The limitation of liability clause applies to the breach of Remote’s duty to exercise its discretion in good faith
[46] The trial judge’s interpretation of the limitation of liability clause led her to conclude that, if the clause were to apply, it would operate to exclude liability for breach of the duty of good faith altogether, something that she noted that Bhasin v. Hrynew, 2014 SCC 71, [2014] 3 SCR 494 prohibited.
[47] Plainly, parties are not free to exclude the duty of good faith altogether; the duty is a general doctrine of contract law that applies to all contracts: Bhasin, at para. 75; C.M. Callow Inc. v. Zollinger, 2020 SCC 45, [2020] 3 S.C.R. 908, at para. 84. But it does not follow from the inability of the parties to exclude the duty of good faith altogether that they may not limit the scope of liability for breach of the duty. They are free to do so, just as they may modify the scope of the duty of good faith: Bhasin, at para. 77.
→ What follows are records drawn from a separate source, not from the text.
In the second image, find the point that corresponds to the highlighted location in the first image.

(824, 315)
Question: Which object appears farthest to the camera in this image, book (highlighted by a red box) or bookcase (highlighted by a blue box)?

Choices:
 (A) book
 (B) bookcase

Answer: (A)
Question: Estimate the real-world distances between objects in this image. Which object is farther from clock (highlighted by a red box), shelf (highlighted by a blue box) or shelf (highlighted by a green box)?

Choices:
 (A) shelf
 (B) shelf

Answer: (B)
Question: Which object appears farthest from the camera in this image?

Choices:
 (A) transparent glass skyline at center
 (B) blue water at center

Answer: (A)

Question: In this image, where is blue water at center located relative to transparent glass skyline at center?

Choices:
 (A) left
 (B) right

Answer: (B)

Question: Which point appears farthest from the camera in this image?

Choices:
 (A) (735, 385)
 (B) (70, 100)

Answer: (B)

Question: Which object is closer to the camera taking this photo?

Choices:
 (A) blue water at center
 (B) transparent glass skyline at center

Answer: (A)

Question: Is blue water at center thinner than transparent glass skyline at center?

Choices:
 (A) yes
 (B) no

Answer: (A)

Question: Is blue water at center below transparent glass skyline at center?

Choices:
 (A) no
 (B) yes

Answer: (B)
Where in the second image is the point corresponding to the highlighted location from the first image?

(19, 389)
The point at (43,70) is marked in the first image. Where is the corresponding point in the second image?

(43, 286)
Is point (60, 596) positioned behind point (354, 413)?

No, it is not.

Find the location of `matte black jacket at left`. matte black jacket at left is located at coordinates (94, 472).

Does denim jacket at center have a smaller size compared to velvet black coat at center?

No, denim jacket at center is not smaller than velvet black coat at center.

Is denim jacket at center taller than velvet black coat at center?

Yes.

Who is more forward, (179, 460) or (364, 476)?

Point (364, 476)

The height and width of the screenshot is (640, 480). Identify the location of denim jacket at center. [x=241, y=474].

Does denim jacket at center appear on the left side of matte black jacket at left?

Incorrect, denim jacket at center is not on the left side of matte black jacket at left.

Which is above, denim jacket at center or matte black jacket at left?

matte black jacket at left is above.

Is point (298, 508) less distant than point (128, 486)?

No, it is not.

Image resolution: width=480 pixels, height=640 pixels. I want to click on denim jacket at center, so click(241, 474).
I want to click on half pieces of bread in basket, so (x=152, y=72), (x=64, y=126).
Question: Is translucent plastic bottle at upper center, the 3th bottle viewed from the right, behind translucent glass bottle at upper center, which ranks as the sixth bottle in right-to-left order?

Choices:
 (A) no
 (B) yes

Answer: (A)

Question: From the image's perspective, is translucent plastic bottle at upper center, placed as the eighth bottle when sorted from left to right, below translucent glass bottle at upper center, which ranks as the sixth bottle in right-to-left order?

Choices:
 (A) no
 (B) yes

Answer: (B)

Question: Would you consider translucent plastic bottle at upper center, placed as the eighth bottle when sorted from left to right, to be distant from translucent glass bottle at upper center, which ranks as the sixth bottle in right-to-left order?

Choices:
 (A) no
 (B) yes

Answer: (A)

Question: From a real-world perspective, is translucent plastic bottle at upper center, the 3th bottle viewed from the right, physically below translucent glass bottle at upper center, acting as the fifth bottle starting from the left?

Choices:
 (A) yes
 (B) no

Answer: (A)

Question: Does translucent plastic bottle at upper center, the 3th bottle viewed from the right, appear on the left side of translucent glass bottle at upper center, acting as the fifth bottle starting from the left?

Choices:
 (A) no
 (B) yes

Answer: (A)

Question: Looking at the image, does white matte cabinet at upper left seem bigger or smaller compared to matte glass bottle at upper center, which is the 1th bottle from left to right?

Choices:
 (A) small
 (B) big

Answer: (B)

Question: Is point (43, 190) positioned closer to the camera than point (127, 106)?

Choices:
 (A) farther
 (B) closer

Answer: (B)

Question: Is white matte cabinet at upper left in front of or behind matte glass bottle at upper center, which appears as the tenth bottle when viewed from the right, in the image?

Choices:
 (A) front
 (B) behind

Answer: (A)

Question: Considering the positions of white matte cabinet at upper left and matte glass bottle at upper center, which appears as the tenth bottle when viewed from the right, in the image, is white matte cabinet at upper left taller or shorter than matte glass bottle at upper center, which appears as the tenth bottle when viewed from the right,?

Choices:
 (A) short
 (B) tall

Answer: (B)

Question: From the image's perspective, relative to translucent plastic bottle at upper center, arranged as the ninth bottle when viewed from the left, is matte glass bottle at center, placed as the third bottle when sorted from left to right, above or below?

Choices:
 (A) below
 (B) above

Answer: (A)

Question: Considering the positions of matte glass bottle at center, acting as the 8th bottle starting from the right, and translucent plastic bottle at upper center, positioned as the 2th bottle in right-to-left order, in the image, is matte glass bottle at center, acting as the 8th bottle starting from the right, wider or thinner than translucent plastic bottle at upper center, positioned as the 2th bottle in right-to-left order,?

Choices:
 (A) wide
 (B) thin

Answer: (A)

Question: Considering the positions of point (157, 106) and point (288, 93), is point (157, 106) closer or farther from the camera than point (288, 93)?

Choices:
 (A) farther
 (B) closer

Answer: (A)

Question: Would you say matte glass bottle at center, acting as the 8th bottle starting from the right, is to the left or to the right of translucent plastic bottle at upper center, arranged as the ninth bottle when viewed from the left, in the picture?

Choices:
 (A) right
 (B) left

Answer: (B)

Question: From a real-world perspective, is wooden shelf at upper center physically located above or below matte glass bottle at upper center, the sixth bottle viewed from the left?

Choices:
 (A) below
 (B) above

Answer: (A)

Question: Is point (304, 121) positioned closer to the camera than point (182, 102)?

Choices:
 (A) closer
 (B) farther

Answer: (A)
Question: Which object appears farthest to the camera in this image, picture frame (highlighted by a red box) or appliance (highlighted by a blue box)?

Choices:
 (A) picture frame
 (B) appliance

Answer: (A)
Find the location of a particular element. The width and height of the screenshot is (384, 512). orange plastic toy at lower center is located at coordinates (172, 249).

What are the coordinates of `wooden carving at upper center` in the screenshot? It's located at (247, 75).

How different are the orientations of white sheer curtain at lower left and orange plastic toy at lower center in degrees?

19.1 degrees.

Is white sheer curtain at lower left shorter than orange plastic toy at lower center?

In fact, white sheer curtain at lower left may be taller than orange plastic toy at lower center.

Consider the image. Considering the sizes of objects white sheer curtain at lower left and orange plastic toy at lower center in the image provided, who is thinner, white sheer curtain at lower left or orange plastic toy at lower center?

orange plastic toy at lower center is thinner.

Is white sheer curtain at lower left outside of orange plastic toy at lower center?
[48] Breach of the duty of good faith sounds as a breach of contract: Wastech Services Ltd. v. Greater Vancouver Sewerage and Drainage District, 2021 SCC 7, [2021] 1 SCR 32, at para. 62; Spina v. Shoppers Drug Mart Inc., 2024 ONCA 642, at para. 171. There is, in principle, no reason why a breach of the duty is not amenable to a limitation of liability provision. Section 18 is not tantamount to a complete exclusion of liability, and hence a contracting out of the duty itself. Nor can it be said that, in this case, the parties’ decision to limit damages for breach of contract to $50,000 compromises the operation of the “minimum core” of the duty: Bhasin, at para. 77.